For me, two sure signs of Spring include a five-gallon bucket over-flowing with pulled dandelions and a blister in the palm of my hand from digging said dandelions out. Sure. I could spray the yellow heads away. I could watch them slowly wilt from an inside window. I could hope the chemicals got them all. But, there is nothing more effective than pushing the old metal digger at the base of each root and plucking it from the yard. Each means a long time bent down. Each means you think you have them all, only to look up and see the other three corners of the yard that remain untouched. But, once each is out, there is the instantly gratifying knowledge that the roots are destroyed. The yard is clear. All yellow is in the black garbage!
With the end in mind I headed outside, both yesterday and today. Three buckets later, I have a tender palm and a blister on my thumb.
That amount of time pushing and plucking gave me time to think. Time to pity the predictable routine of my life. While friends rave of vacations to world-renowned gardens or beach sands, I see the deer-eaten tulips here. While sick kids cough and cling on me, I helplessly bide the time it takes to pass. While final paperwork was signed to renew my teaching license, I continue to miss teaching. While others head out to make a paycheck, I look over bills and see no way to cover daycare. While friends move out of church callings, I feel very forgotten.
Yes. It has been one of those weeks. Roll you eyes if you want. Write me off as an unstable mess. Regardless, this week has felt very much like plucking dandelions. Day after day of just taking care of what your supposed to because it's where you are. Doing what no one else can, or will. Doing what you can to make sense of where you are, only to look up and see the next ten patches that lay in front of you. Moving onto the next rough spot, only to peer back and see that your past hard work is/will be forgotten because no hint of a past mess can be seen.
How frustrating is that! Someone walks by after the fact, and has no understanding of the yellow that used to be. No I did not pay some expensive truck to come and spray. I got down on hands and knees. Myself.
How similar to the daily mundane.
It isn't that I need recognition for my work - although it'd be nice. It isn't that I need to travel to see beautiful things - although I do currently have a fierce sense of wanderlust. It isn't that I want to keep things messy to prove what should be done - I'd drive myself crazy if trying to prove that point.
But, if it isn't that, what is it? Not trying to prove anything, what can I learn from my mundane dandelions? From the dandelions that I cleared today? From the hidden batch that will appear tomorrow morning? And the day after that? (aka "the things I have to do, but don't want to" in life)
Well, two buckets in, I decided that:
1) I do it the long and hard way because I know it works.
2) I look back and have a sense of what I've done. Whether anyone else knows, I do.
3) If I buck up and deal with things now, I'm much better in the future.

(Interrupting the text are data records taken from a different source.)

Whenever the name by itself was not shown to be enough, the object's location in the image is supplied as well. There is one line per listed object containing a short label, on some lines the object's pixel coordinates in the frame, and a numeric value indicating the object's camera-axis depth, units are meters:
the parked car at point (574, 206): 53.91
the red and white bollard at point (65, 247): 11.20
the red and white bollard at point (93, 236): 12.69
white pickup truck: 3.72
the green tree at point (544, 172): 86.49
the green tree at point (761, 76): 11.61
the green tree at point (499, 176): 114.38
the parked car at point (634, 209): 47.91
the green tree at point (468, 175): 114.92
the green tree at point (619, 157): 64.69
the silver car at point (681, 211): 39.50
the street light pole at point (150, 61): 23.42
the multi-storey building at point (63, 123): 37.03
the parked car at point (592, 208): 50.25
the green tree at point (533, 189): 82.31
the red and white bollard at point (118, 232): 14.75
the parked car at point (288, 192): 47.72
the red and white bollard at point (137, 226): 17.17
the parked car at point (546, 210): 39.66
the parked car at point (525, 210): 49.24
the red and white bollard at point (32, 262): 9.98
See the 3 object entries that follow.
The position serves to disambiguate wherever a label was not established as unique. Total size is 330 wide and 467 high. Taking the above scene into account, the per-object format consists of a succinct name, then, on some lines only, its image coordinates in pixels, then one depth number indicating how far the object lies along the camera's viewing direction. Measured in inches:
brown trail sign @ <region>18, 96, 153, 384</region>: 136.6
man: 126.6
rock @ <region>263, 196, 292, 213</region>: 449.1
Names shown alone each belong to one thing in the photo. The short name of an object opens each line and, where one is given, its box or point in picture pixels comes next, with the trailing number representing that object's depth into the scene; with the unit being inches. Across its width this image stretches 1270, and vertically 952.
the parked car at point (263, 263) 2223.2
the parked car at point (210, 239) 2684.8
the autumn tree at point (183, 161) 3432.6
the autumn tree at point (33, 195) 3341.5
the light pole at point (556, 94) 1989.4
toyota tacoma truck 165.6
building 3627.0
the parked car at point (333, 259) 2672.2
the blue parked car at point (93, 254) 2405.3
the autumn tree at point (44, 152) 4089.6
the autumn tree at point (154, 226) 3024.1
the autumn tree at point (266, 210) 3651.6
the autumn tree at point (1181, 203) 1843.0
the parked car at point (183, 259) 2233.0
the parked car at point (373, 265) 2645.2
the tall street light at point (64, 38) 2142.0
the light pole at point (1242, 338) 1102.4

4) There is nothing wrong with someone else not knowing what used to be. They don't need the back story. They can have a beautifully clean place to enjoy along their way.
4) I don't need to go see exotic places. Sometimes drinking a glass of ice water while overlooking one's own freshly-mowed patch of space is the most satisfying place to be!
So, see you soon, next round of dandelions. I'll be here. Again. Hopefully with a more sincere smile on my face. Hopefully with a well-deserved callous on my hand.